* **Text for analysis**:
........
A new study has shown that people in the advanced stage of multiple sclerosis (MS) experience significant improvements in movement and balance thanks to a specialised standing frame.
Led by the University of Plymouth and published in The Lancet Neurology, the study in people with progressive MS also showed that the intervention appeared cost-effective, leading researchers to conclude that it could be routinely implemented within MS care throughout the UK.
Around 110,000 people in the UK have MS; a lifelong condition that affects the central nervous system (the brain and spinal cord) and often leads to increasing disability.
The study, called Standing Up in Multiple Sclerosis (SUMS), was funded by the National Institute for Health Research (NIHR) Research for Patient Benefit Programme, and sponsored by University Hospitals Plymouth NHS Trust.
What is progressive MS?
Progressive MS often follows an earlier relapsing remitting stage, with the majority of people in the later stage experiencing walking difficulties, along with poor balance and co-ordination. As a result, many people spend much or all of their day sitting, which can lead to problems such as muscle weakness from disuse, pain, constipation, loss of movement at joints and pressure ulcers.
What does the standing frame do?
The Oswestry standing frame is designed to help slow the development of these problems in people in the more advanced stages of the condition, by enabling them to regularly stand and carry out strengthening and balance exercises in a supported position, with the help of a friend or family member if needed.
........
* **Data section**:
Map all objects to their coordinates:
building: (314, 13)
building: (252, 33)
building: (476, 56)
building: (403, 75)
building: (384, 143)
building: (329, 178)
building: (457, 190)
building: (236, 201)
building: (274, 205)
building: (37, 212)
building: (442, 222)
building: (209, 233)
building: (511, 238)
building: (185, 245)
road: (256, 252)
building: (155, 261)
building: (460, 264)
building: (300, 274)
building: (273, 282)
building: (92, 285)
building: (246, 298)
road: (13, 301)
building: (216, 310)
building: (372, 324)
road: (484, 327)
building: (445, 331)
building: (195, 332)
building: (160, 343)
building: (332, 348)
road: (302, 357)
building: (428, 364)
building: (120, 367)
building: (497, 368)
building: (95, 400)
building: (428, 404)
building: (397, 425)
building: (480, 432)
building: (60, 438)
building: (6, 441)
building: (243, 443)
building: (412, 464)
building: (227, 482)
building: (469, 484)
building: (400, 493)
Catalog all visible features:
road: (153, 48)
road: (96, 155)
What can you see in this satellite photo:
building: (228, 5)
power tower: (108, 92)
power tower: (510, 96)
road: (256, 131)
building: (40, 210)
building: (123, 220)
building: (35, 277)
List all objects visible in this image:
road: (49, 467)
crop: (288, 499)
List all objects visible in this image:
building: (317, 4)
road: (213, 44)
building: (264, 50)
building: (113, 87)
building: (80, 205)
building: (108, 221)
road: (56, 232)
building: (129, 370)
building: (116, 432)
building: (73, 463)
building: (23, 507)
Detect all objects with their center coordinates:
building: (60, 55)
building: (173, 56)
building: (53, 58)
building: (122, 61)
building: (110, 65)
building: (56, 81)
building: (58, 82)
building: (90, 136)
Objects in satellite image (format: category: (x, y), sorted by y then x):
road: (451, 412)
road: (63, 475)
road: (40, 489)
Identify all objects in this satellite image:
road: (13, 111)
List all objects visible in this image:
........
* **What is required**:
Answer these questions from the article on the standing frame study.
1. In which journal was the study published?
2. About how many people in the UK have MS?
3. Which program funded the SUMS study?

* **Task result**:
1. The Lancet Neurology.
2. Around 110,000.
3. The National Institute for Health Research (NIHR) Research for Patient Benefit Programme.